Mobil bertipe van Volkswagen itu melaju perlahan ke arah barat, membelah jalan kota metropolitan sampai akhirnya mengecil menjadi titik dan hilang karena jarak.
***
Tujuh belas tahun berlalu sudah. Tak ada yang berubah dari Kandi dari nasibnya sebagai penjual jambu biji. Keriput mulai tampak dari raut wajahnya, begitupun dengan matanya yang semakin sayu dan kabur. Akan tetapi tidak dengan kota, apalah arti sebuah umur bagi sebuah kota jika teknologi berinang di dalamnya. Jalan yang setahu Kandi hanya bisa dibangun pada permukaan tanah, kini bisa melayang dengan gagah di atas kepalanya. Tentu hal itu membuat volume kendaraan semakin meningkat dan suara bising makin nyata. Beruntung pendengaran Kandi sudah tidak peka sehingga ia tak akan menjadi stres mendengarnya.
"Mau kemana lagi kita, Pak ?"Tanya sang Anak.
Rambut putih Kandi tersapu oleh hebusan angin "Teruskan saja selama masih ada jalan".
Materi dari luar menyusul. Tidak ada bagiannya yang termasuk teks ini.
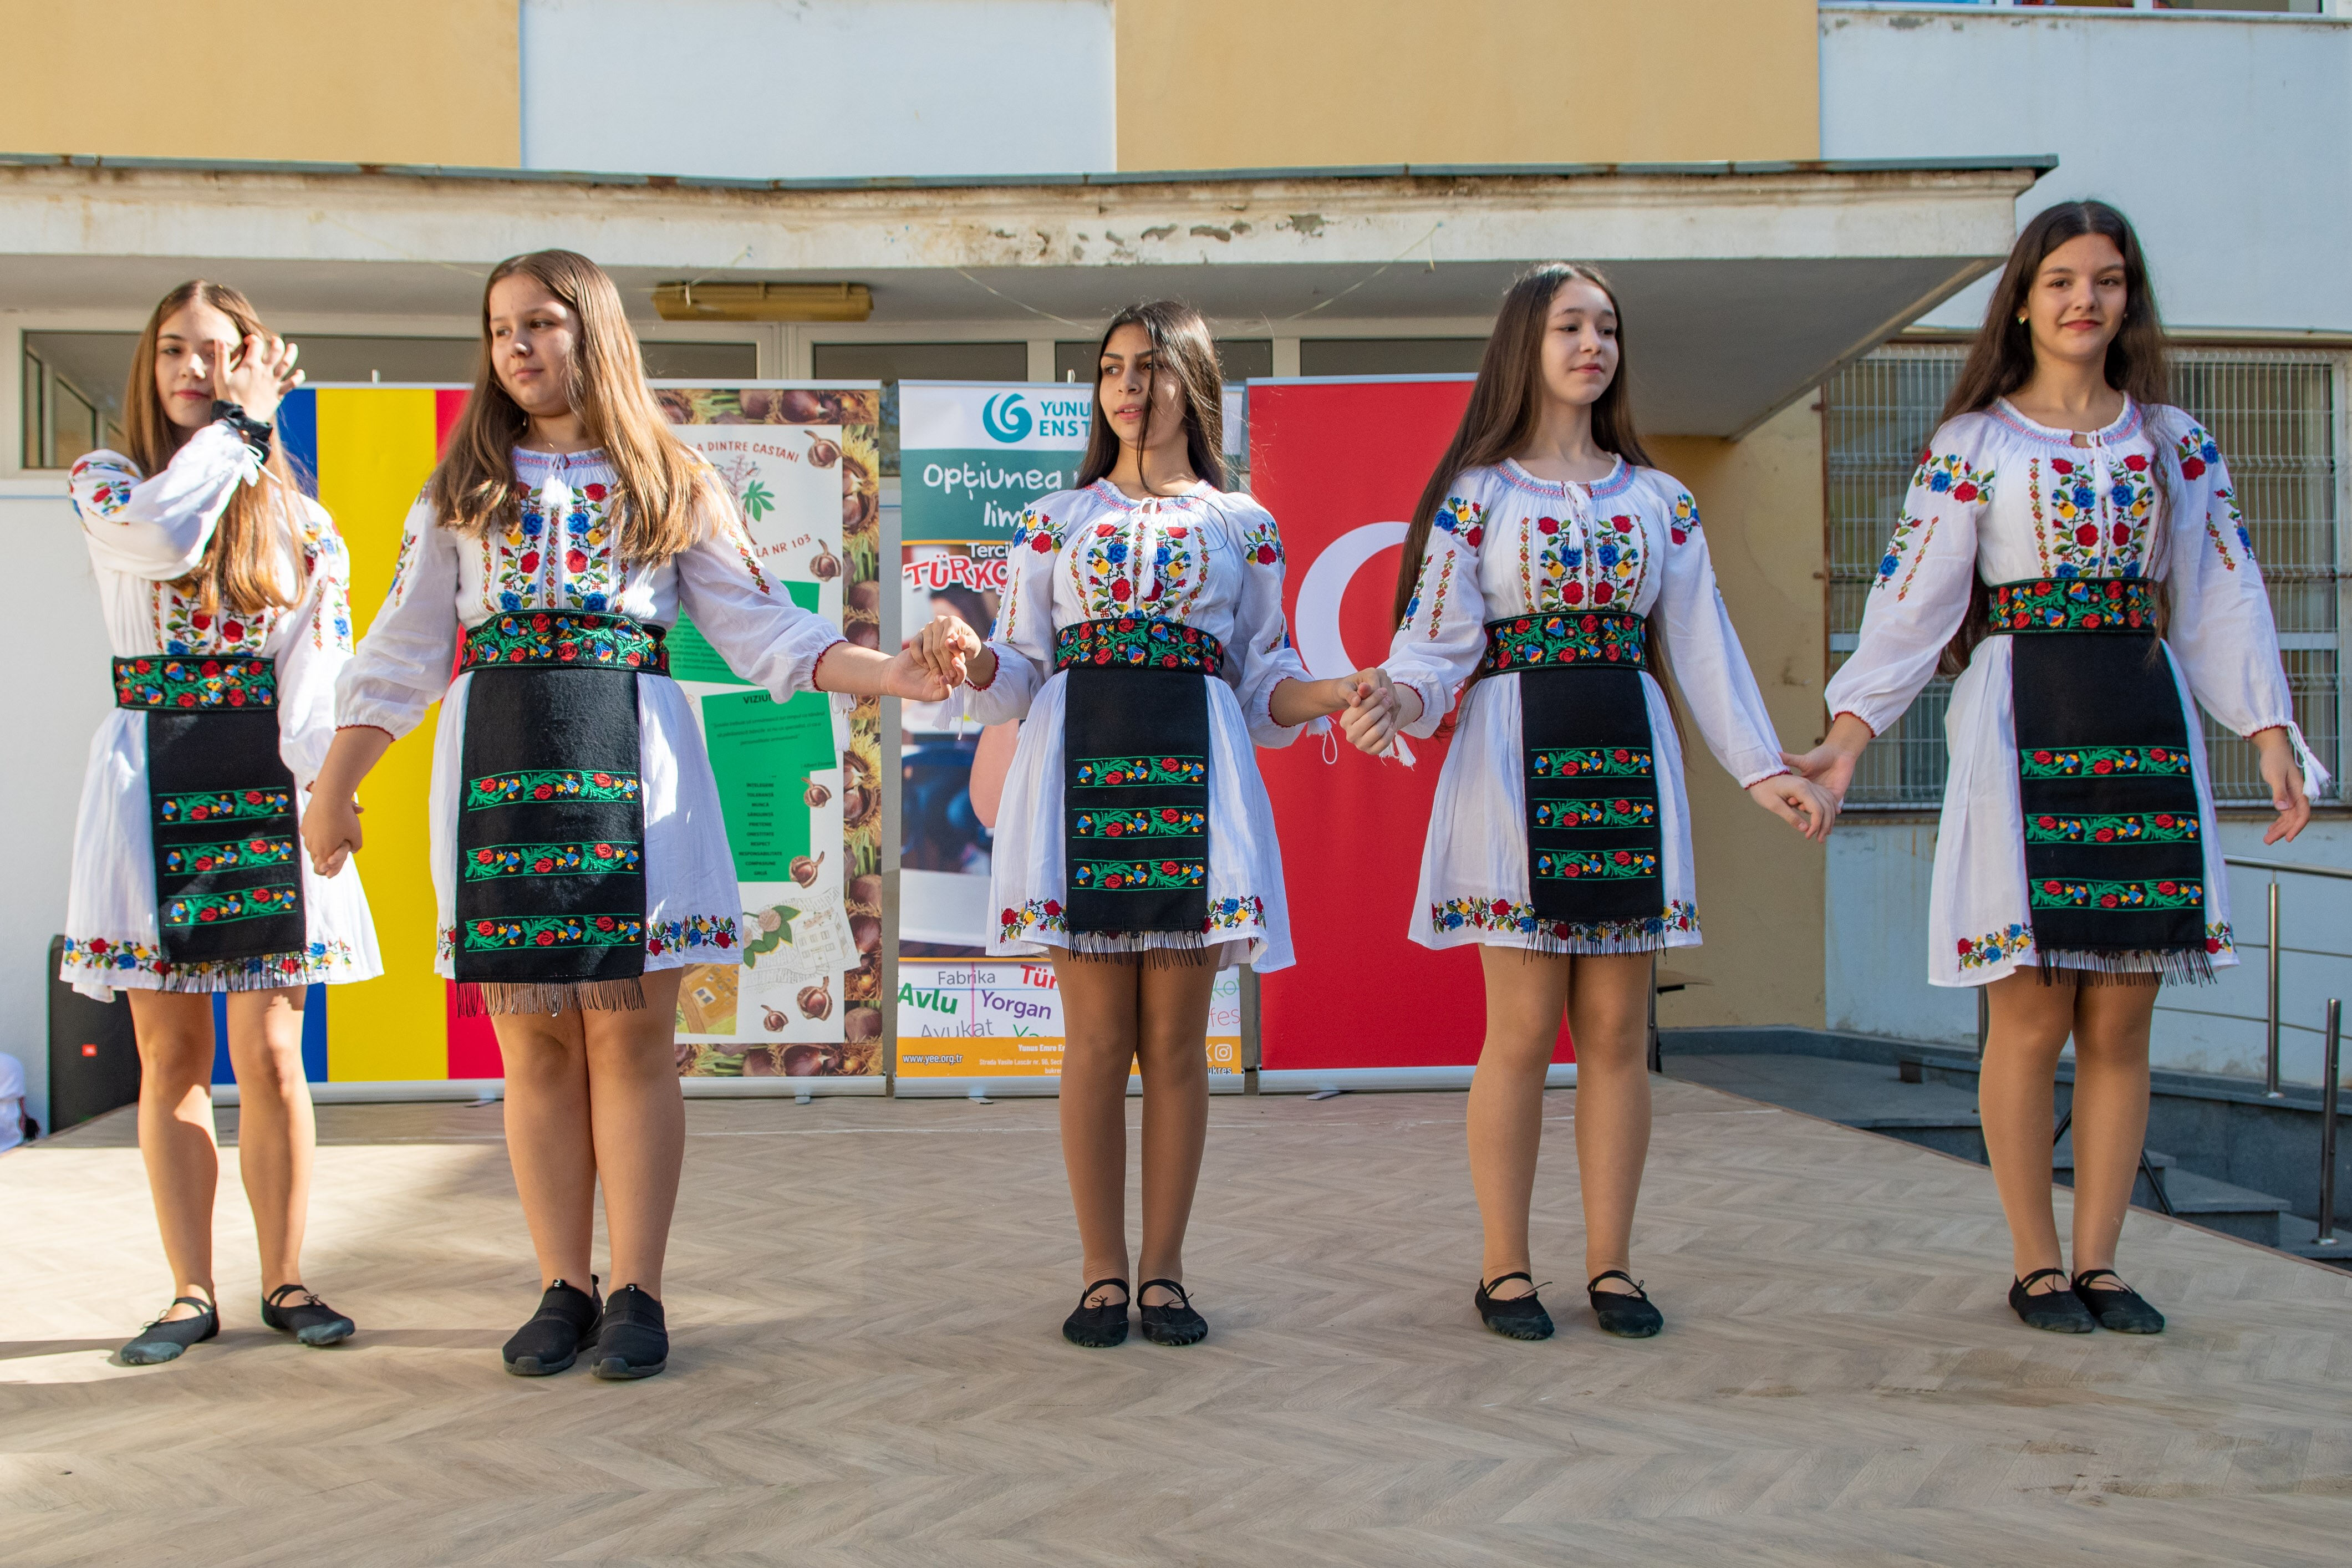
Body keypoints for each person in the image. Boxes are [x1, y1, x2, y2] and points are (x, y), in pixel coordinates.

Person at [301, 250, 946, 1380]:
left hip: (633, 775)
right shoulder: (462, 491)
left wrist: (889, 675)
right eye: (502, 328)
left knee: (634, 1036)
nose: (518, 347)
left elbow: (763, 629)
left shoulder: (669, 479)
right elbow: (401, 651)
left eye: (542, 324)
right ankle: (562, 1282)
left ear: (591, 334)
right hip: (504, 771)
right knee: (536, 1048)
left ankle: (639, 1287)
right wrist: (336, 783)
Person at [1788, 202, 2321, 1336]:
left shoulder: (2175, 443)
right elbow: (1910, 605)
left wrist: (2269, 734)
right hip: (2022, 711)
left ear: (2130, 300)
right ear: (2024, 298)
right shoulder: (1973, 444)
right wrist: (1845, 740)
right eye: (2065, 279)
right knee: (2031, 1019)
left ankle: (2103, 1260)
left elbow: (2225, 595)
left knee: (2123, 1022)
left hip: (2140, 712)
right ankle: (2035, 1261)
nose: (2087, 300)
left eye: (2110, 280)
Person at [1341, 263, 1835, 1341]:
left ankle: (1612, 1264)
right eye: (1570, 325)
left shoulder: (1661, 500)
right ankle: (1505, 1267)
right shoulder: (1479, 495)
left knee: (1616, 1028)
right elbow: (1435, 646)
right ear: (1528, 343)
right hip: (1517, 753)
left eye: (1606, 327)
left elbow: (1704, 646)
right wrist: (1397, 693)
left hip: (1625, 749)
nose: (1592, 344)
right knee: (1520, 1029)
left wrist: (1764, 768)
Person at [914, 300, 1384, 1348]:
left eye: (1151, 369)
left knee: (1175, 1044)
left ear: (1191, 384)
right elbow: (1020, 673)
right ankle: (1098, 1273)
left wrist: (1344, 691)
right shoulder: (1054, 519)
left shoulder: (1241, 523)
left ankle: (1163, 1272)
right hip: (1078, 774)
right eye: (1112, 370)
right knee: (1092, 1043)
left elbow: (1265, 684)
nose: (1129, 388)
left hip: (1194, 776)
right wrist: (975, 658)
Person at [65, 281, 380, 1365]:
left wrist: (323, 796)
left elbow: (316, 672)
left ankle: (286, 1278)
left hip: (260, 780)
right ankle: (187, 1288)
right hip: (152, 770)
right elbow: (160, 539)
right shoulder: (108, 484)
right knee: (171, 1055)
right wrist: (244, 430)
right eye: (172, 353)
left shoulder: (303, 523)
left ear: (254, 360)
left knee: (275, 1050)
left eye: (215, 351)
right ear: (148, 373)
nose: (192, 370)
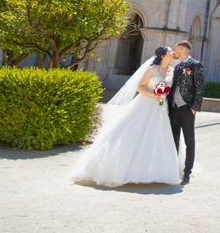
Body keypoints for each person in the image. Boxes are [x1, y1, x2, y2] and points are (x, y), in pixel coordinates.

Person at [72, 46, 180, 187]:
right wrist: (154, 94)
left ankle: (154, 172)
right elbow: (140, 87)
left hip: (161, 107)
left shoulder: (172, 71)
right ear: (163, 55)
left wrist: (164, 95)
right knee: (133, 134)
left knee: (158, 137)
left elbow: (171, 88)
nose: (173, 53)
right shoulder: (152, 69)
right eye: (171, 51)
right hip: (146, 104)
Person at [168, 40, 204, 185]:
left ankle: (187, 173)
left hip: (187, 109)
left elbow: (200, 87)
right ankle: (173, 169)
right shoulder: (177, 67)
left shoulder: (195, 64)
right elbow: (174, 87)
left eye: (178, 49)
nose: (176, 52)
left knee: (189, 142)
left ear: (183, 49)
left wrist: (195, 107)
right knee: (173, 140)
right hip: (174, 108)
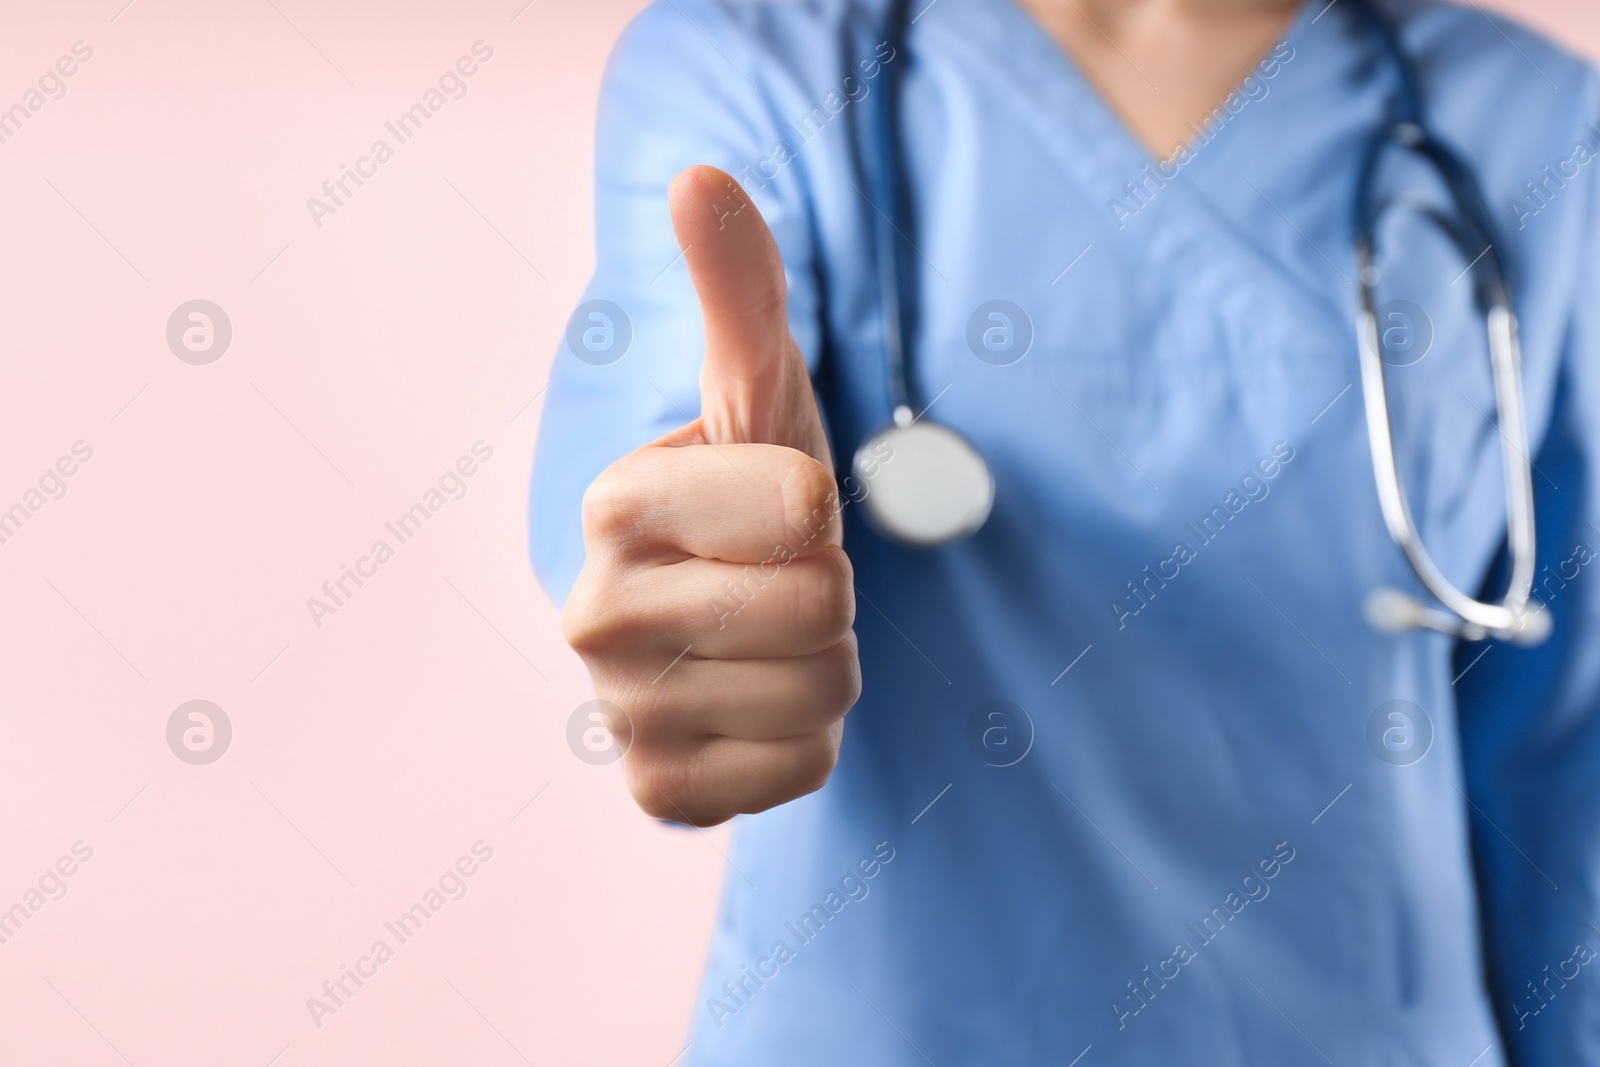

Di perjalanannya tersebut ia melihat sebuah trotoar yang hampir mirip dengan tempat berdagang jambunya beberapa tahun silam. Sebuah tempat yang nestapa. Anaknya tak berani memandangi tempat itu. Tempat disaat ia dan sang Anak yang akhirnya terusir karena alasan ketertiban katanya. Saat dimana mejanya dipreteli dengan kaki-kaki tak bertanggung jawab. Jambu-jambunya diangkut oleh segerombolan aparat. Bagi Kandi mereka bukan seperti manusia yang seharusnya berperikemanusiaan, saat itu anaknya berusaha merebut kembali jambu-jambu tersebut namun bukan jambu yang didapat malah pukulan yang melayang ke wajahnya. Mereka bilang bisa ambil di kantor nanti, akan tetapi sesampainya disana jambu-jambu tersebut sudah banyak yang tak layak jual karena penempatannya yang sembarang lempar. Tidak ada solusi terbaik saat itu selain bersabar.
"Sudah setengah jam ita terus berjalan tanpa arah, Pak. Kita istirahat dulu ya. Kebetulan cabang toko buah kita gak jauh dari sini" Ujar Anaknya.
Kandi yang sedang memandang keluar dari jendela samping mobil akhirnya mengiyakan perkataan sang Anak.